Service projects are often incorporated into Outward Bound courses through coordination with local land managers, conservation groups, government agencies or social service agencies. While on expedition, students are encouraged to practice service to the environment and their team by sharing responsibilities and following Leave No Trace ethics throughout the course.
The solo experience provides an important break from the rigors of the expedition and gives students the opportunity to reflect on their Outward Bound experience. With sufficient food and equipment, students will set up camp at sites of their own, using the wilderness skills learned during the first half or two-thirds of the course. The time students spend on solo depends on the length of the course. On one-week courses, solo is four to12 hours long; on courses three weeks or longer, solo will be up to 72 hours.
Often located along beautiful shorelines or peaceful rivers, campsites are chosen to offer as much solitude as possible (yet be within emergency whistle-signaling distance of other group members). Most students spend their solo time journaling, drawing or just thinking and resting as they process lessons of the course to focus on their goals for the future. Instructors check on each participant at least daily.

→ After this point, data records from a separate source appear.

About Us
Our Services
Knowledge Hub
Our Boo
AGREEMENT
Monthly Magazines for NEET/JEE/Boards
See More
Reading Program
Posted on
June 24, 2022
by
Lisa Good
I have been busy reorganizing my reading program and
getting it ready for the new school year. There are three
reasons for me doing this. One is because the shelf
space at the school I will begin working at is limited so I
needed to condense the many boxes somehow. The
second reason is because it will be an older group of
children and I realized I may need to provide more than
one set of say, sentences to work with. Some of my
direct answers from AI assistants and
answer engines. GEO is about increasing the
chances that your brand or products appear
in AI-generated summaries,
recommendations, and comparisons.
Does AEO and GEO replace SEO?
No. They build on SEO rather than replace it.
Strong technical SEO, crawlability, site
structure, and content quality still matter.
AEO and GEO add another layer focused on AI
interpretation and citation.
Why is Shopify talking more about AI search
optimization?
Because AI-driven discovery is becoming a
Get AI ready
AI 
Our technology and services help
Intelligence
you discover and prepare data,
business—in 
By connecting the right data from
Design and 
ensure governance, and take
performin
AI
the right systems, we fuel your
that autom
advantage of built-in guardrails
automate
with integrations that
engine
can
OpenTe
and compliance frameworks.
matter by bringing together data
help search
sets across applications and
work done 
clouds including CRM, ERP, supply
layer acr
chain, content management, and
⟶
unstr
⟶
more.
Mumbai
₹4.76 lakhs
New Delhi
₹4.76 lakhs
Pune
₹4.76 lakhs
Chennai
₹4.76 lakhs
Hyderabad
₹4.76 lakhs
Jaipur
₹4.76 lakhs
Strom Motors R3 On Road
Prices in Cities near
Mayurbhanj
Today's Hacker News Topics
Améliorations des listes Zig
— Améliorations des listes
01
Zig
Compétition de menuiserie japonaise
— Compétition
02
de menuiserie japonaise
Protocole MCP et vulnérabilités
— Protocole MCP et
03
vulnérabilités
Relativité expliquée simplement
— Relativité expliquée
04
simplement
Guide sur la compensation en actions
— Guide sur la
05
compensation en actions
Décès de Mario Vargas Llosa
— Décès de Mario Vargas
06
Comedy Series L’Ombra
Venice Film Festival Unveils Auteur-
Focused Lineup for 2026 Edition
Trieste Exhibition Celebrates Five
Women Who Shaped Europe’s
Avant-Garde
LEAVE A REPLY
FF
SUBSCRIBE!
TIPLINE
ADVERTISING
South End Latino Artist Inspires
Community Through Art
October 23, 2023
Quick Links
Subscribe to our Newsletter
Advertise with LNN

The upper reaches of the Penobscot, Kennebec and Allagash watersheds in Maine’s Northwoods are the land that Thoreau immortalized in The Maine Woods. The known history of this five million-acre forest begins with the indigenous Abenaki people, who lived along the banks of these rivers during the winter, planted crops in the spring, and then traveled downstream by canoe to coastal summer sites. After the discovery of massive white pines in the 17th century, these waterways were used by Europeans to transport logs from the forests to the mills downstream. These days, the forests, lakes and rivers are used primarily by canoeists, fisherman and other recreationalists.